Required tasks —
1 – In the profile of Nursultan Şoqanov, who preceded him as Chairman of the People's Party of Kazakhstan?
2 – Carry on the profile of Nursultan Şoqanov from its final sentence.

Exercise text —
+ + + + +
Chairman of the People's Party of Kazakhstan
- Incumbent
- Assumed office 27 June 2026
- Preceded by: Ermukhamet Ertisbaev

Head of the People's Party of Kazakhstan branches in Almaty and Almaty Region
- In office 20 December 2022 – 27 June 2026
- Preceded by: Tamerlan Sultanğaliev
- Succeeded by: Beibit Qusaiynov

Member of the Almaty City Mäslihat
- In office 14 January 2021 – 30 September 2025
- Party List: QHP

Personal details
- Born: 20 January 1986 (age 40) Alma-Ata, Alma-Ata Oblast, Kazakh SSR, Soviet Union
- Party: QHP
- Education: KIMEP University; IMD Business School;
- Occupation: Politician; financier; business manager;

= Nursultan Şoqanov =

Kazakh politician (born 1986)

Nūrsūltan Nūrlanūly Şoqanov (Нұрсұлтан Нұрланұлы Шоқанов; born 20 January 1986) is a Kazakh politician and financier who serves as the Chairman of the People's Party of Kazakhstan since June 2026.
+ + + + +
Provided records —
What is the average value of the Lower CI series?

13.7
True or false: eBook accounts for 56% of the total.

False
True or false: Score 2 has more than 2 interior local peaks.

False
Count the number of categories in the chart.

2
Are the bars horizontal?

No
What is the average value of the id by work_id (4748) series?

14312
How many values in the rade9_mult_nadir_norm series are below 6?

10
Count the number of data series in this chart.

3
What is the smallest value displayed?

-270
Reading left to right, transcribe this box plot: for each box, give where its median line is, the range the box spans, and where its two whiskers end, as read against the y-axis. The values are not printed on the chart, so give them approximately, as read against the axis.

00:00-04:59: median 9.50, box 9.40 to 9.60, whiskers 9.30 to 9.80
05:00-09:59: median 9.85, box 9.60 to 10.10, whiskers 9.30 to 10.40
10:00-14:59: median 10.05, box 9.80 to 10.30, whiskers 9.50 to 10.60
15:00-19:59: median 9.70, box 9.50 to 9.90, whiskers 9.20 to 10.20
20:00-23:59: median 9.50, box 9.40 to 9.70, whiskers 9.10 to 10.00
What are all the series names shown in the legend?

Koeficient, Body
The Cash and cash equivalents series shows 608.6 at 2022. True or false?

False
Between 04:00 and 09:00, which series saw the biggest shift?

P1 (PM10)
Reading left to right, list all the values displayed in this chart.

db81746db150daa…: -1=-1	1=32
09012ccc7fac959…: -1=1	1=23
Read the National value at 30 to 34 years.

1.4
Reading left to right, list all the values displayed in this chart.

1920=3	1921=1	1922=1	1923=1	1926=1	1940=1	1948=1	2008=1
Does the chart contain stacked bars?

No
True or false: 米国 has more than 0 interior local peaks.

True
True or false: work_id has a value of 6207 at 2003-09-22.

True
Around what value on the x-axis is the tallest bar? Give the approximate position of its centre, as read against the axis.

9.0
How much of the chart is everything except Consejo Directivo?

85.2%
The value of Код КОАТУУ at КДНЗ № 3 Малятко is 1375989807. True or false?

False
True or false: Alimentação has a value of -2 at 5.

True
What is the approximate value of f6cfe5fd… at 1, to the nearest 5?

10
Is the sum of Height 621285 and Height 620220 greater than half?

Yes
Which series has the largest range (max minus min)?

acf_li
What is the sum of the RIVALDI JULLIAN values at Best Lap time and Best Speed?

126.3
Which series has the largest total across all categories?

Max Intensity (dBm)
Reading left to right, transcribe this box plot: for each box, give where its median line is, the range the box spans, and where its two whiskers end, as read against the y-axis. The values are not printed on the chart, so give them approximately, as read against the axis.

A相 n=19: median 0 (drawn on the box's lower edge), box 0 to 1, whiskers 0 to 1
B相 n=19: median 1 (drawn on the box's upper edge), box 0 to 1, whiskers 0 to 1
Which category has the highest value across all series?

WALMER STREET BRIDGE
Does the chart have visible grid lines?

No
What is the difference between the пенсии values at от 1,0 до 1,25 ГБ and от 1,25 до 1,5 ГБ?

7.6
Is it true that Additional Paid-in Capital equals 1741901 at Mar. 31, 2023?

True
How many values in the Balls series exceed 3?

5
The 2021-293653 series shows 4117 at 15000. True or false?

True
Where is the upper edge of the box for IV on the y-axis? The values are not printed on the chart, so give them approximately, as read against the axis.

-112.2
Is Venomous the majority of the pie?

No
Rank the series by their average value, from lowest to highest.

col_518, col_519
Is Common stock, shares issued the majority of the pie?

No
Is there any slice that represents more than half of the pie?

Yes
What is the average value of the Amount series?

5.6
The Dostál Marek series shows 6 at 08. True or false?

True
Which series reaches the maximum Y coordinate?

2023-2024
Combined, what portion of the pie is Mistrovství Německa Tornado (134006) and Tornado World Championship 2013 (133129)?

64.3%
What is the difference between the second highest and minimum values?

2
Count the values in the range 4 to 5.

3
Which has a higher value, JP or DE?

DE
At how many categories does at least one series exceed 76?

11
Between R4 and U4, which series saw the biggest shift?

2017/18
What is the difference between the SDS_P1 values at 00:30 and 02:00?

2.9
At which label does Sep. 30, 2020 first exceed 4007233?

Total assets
+ + + + +
Responses in order —
1 – Ermukhamet Ertisbaev

2 –
== Early life and education ==
Şoqanov was born on 20 January 1986 in Almaty.

He studied finance at the KIMEP University. He later received an Executive MBA from Switzerland's IMD Business School.

== Business career ==
Since 2009, Şoqanov does business. He began his career at the professional services company Ernst & Young. His other employers included the Sandrilling JSC and the Atameken Chamber.

== Political career ==
From 2021 to 2025, Şoqanov served as deputy of the Almaty City Mäslihat of the 7th and 8th convocations. Since 2022, he was also the regional branch head of the People's Party of Kazakhstan (QHP) in Almaty.

On the extraordinary congress of the People's Party of 27 June 2026, Chairman Ermukhamet Ertisbaev resigns and Şoqanov is elected to be his successor. During the following 2026 Kazakh legislative election, the QHP loses its parliamentary representation, gaining just 3.19% of the vote.

== Personal life ==
Since 2023, he hass been the President of the Federation of Mountaineering and Sport Rock Climbing.